» About this task:
Among the lines below, count those that include "например", and state the count alone.

Transcribed page contents:
═══

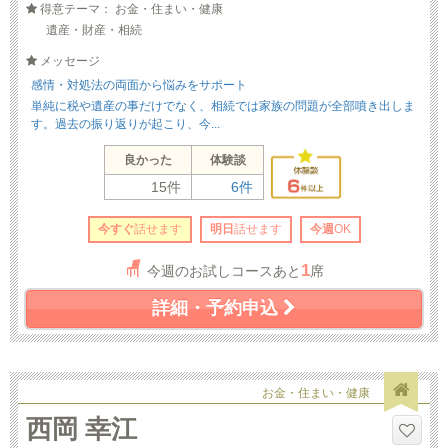
得意テーマ： お金・住まい・健康
遺産・財産・相続
メッセージ
感情・対処法の両面から悩みをサポート
単純に税や遺産の事だけでなく、相続では家族の問題が全部噴き出しま
す。過去の振り返りが起こり、今...
良かった
体験談
15件
6件
今すぐ
話せます
明日
話せます
今週
OK
1
今週のお試しコースあと
席
詳細・予約申込
お金・住まい・健康
西岡 幸江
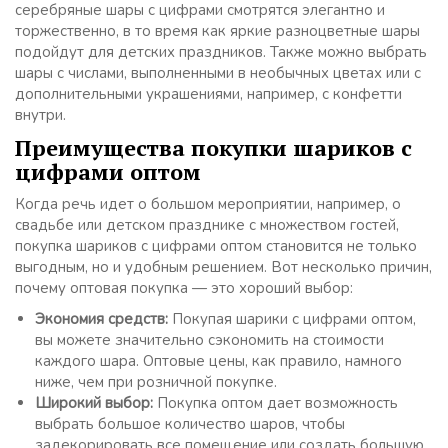
серебряные шары с цифрами смотрятся элегантно и
торжественно, в то время как яркие разноцветные шары
подойдут для детских праздников. Также можно выбрать
шары с числами, выполненными в необычных цветах или с
дополнительными украшениями, например, с конфетти
внутри.
Преимущества покупки шариков с
цифрами оптом
Когда речь идет о большом мероприятии, например, о
свадьбе или детском празднике с множеством гостей,
покупка шариков с цифрами оптом становится не только
выгодным, но и удобным решением. Вот несколько причин,
почему оптовая покупка — это хороший выбор:
Экономия средств:
Покупая шарики с цифрами оптом,
вы можете значительно сэкономить на стоимости
каждого шара. Оптовые цены, как правило, намного
ниже, чем при розничной покупке.
Широкий выбор:
Покупка оптом дает возможность
выбрать большое количество шаров, чтобы
задекорировать все помещение или создать большую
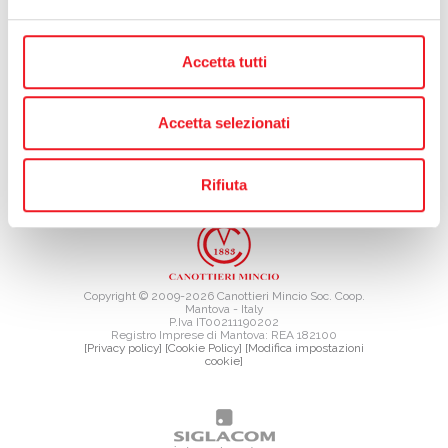
news
Accetta tutti
Accetta selezionati
Rifiuta
TAG DIRECTORY
SITE MAP
Copyright © 2009-2026 Canottieri Mincio Soc. Coop.
Mantova - Italy
P.Iva IT00211190202
Registro Imprese di Mantova: REA 182100
[Privacy policy]
[Cookie Policy]
[Modifica impostazioni
cookie]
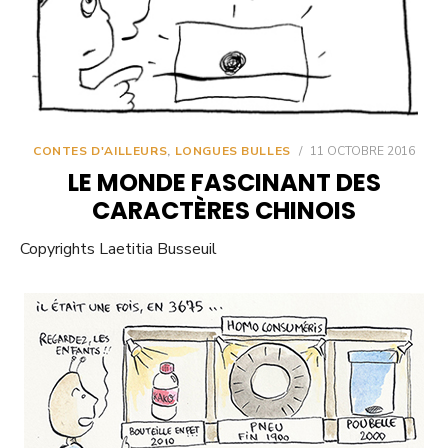
CONTES D'AILLEURS
,
LONGUES BULLES
/
11 OCTOBRE 2016
LE MONDE FASCINANT DES
CARACTÈRES CHINOIS
Copyrights Laetitia Busseuil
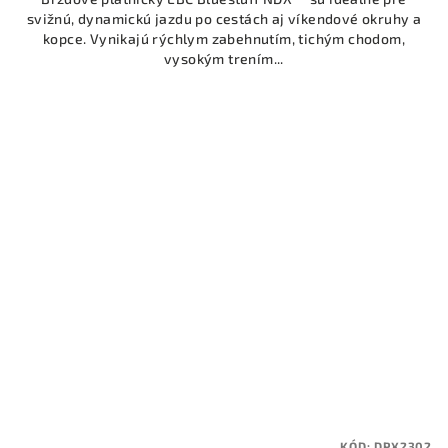
svižnú, dynamickú jazdu po cestách aj víkendové okruhy a
kopce. Vynikajú rýchlym zabehnutím, tichým chodom,
vysokým trením...
KÓD:
DPX2302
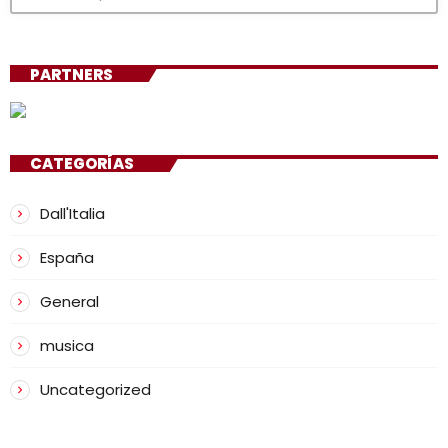
PARTNERS
CATEGORÍAS
Dall'Italia
España
General
musica
Uncategorized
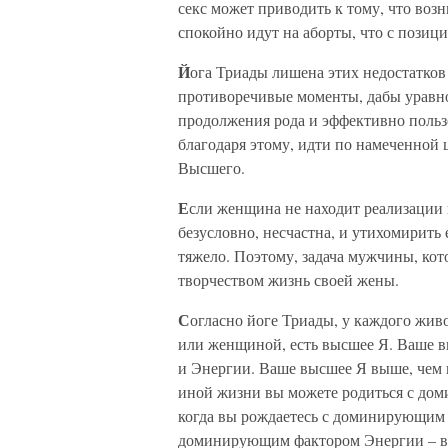
секс может приводить к тому, что воз
спокойно идут на аборты, что с пози
Й
ога Триады лишена этих недостатков
противоречивые моменты, дабы уравно
продолжения рода и эффективно пользо
благодаря этому, идти по намеченной 
Высшего.
Е
сли женщина не находит реализации в
безусловно, несчастна, и утихомирит
тяжело. Поэтому, задача мужчины, кот
творчеством жизнь своей жены.
С
огласно йоге Триады, у каждого жив
или женщиной, есть высшее Я. Ваше в
и Энергии. Ваше высшее Я выше, чем 
иной жизни вы можете родиться с до
когда вы рождаетесь с доминирующим 
доминирующим фактором Энергии – в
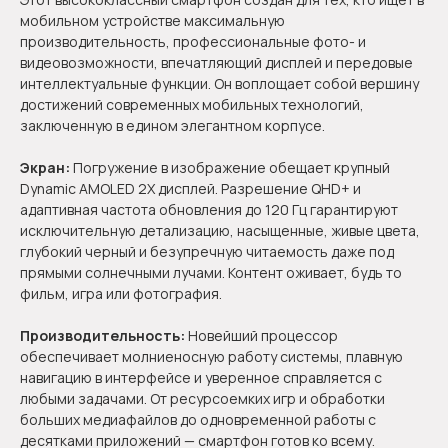
мобильном устройстве максимальную
производительность, профессиональные фото- и
видеовозможности, впечатляющий дисплей и передовые
интеллектуальные функции. Он воплощает собой вершину
достижений современных мобильных технологий,
заключенную в едином элегантном корпусе.
Экран:
Погружение в изображение обещает крупный
Dynamic AMOLED 2X дисплей. Разрешение QHD+ и
адаптивная частота обновления до 120 Гц гарантируют
исключительную детализацию, насыщенные, живые цвета,
глубокий черный и безупречную читаемость даже под
прямыми солнечными лучами. Контент оживает, будь то
фильм, игра или фотография.
Производительность:
Новейший процессор
обеспечивает молниеносную работу системы, плавную
навигацию в интерфейсе и уверенное справляется с
любыми задачами. От ресурсоемких игр и обработки
больших медиафайлов до одновременной работы с
десятками приложений — смартфон готов ко всему.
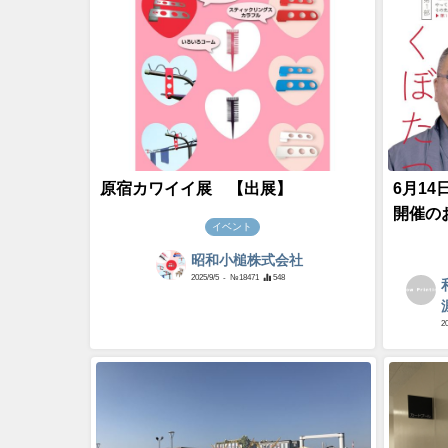
原宿カワイイ展 【出展】
6月1
開催の
イベント
昭和小槌株式会社
2025/9/5
- №18471
548
2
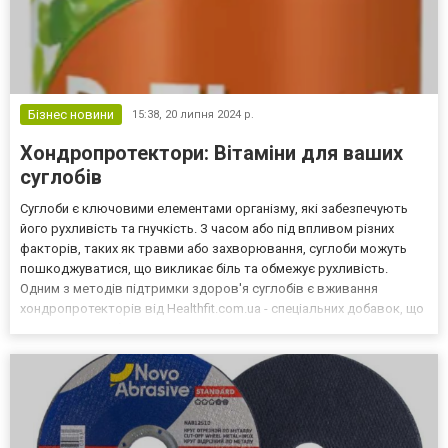
Бізнес новини
15:38,
20 липня 2024 р.
Хондропротектори: Вітаміни для ваших
суглобів
Суглоби є ключовими елементами організму, які забезпечують
його рухливість та гнучкість. З часом або під впливом різних
факторів, таких як травми або захворювання, суглоби можуть
пошкоджуватися, що викликає біль та обмежує рухливість.
Одним з методів підтримки здоров'я суглобів є вживання
хондропротекторів від Healthfit.com.ua - спеціальних добавок, що
допомагають зберігати та відновлювати хрящову тканину. Що
таке хондропротектори Це біологічно активні до...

═══

» Reply:
2